Before the pandemic, a large percentage of those donating their time were older than 65, and now many of those volunteers can’t be part of the group’s work because of the Covid-19 risk.

“It’s a really challenging process,” said Angela Frigo, secretary general at FEBA. “Even if there is this increase of food, which is recovered and redistributed, it’s not enough because the requests from charities and also the most deprived is increasing day by day.”

It’s a similar story in the U.S.

Second Harvest Heartland, which oversees programs in 59 counties in Minnesota and western Wisconsin, had just added a new facility outside of Minneapolis at the end of March. The new building has almost triple the warehouse space of the old one and wasn’t supposed to run out of storage room for 10 years.

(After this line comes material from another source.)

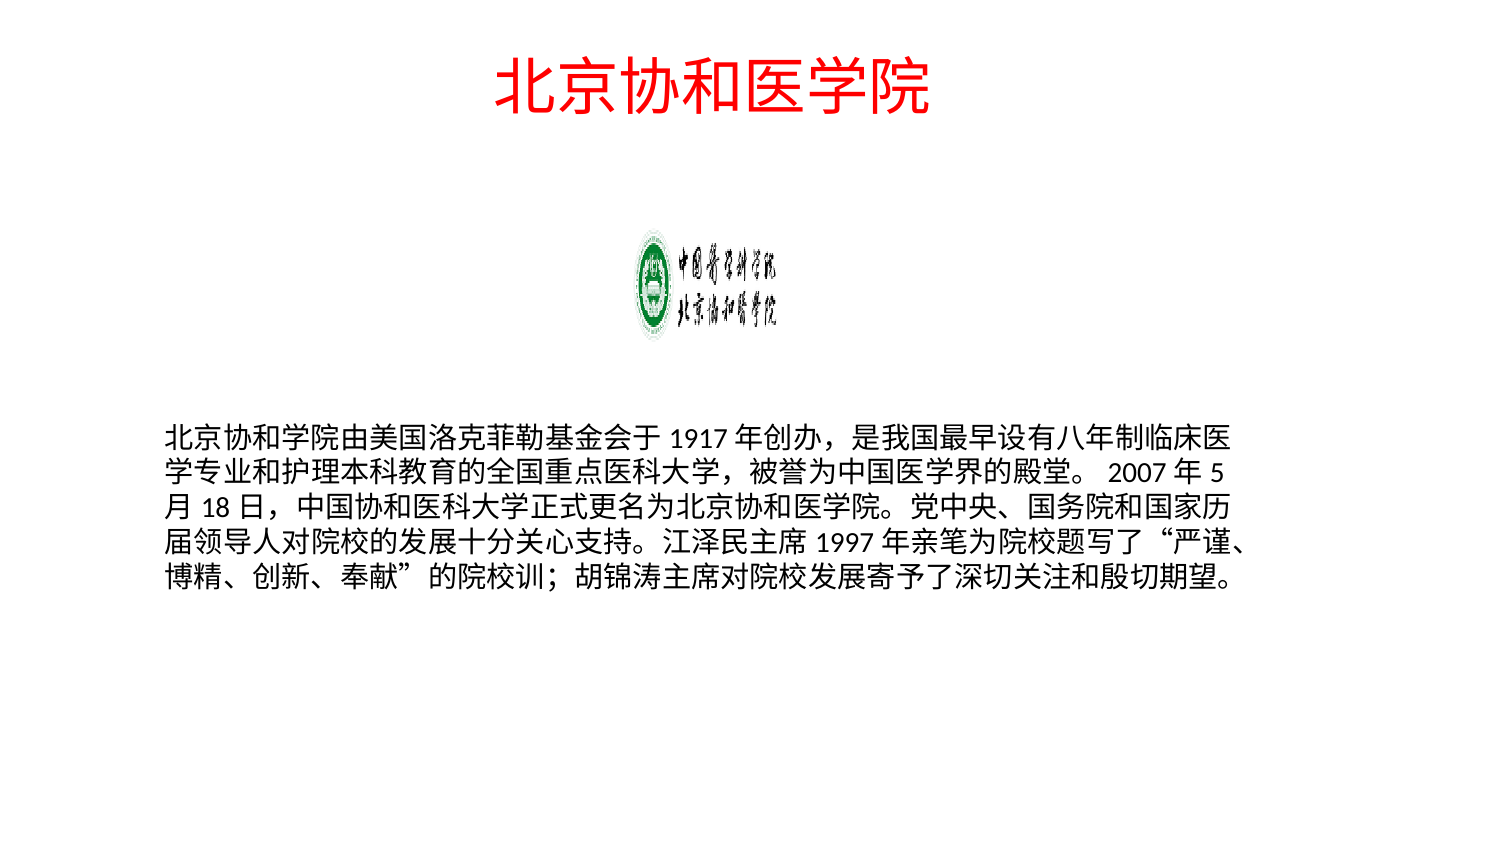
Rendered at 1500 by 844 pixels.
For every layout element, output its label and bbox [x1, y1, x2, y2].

picture [629, 210, 780, 361]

With the pandemic, the warehouse filled up in just months.

A couple dozen trucks arrive per day, bringing in 300,000 pounds of food, compared with 150,000 on average last year.

“This is a totally different kind of operation from a volume perspective compared to what we used to do,” said Omar Jarrar, the director of operations at Second Harvest Heartland.

Globally, as many as 132 million more people than previously projected could go hungry in 2020. Many of the visitors to distribution centers in the U.S. and Europe have never needed food assistance before. With millions out of work, budgets are stretched and food is increasingly difficult to afford.

“One thing that we have to realize is that they’re not only just trying to feed their families — they’re also trying to house their families, to keep up with their bills,” said LaPorchia Collins, an applied economist and professor at Tulane University. “They’re trying to manage all of these different things and we only have so much money to do so. So the safety net is really, really, really important.”

—Joel Leon in London and Catarina Saraiva in Houston

Food inequalities are exacerbated along racial lines. In the U.S., Black Americans are two-and-a half times as likely as their White counterparts to have low or very low access to enough food for an active and healthy life. For Latino Americans, the rate is double that of White people. The global hunger crisis will also disproportionately impact women, who are 10% more likely to be food insecure than men.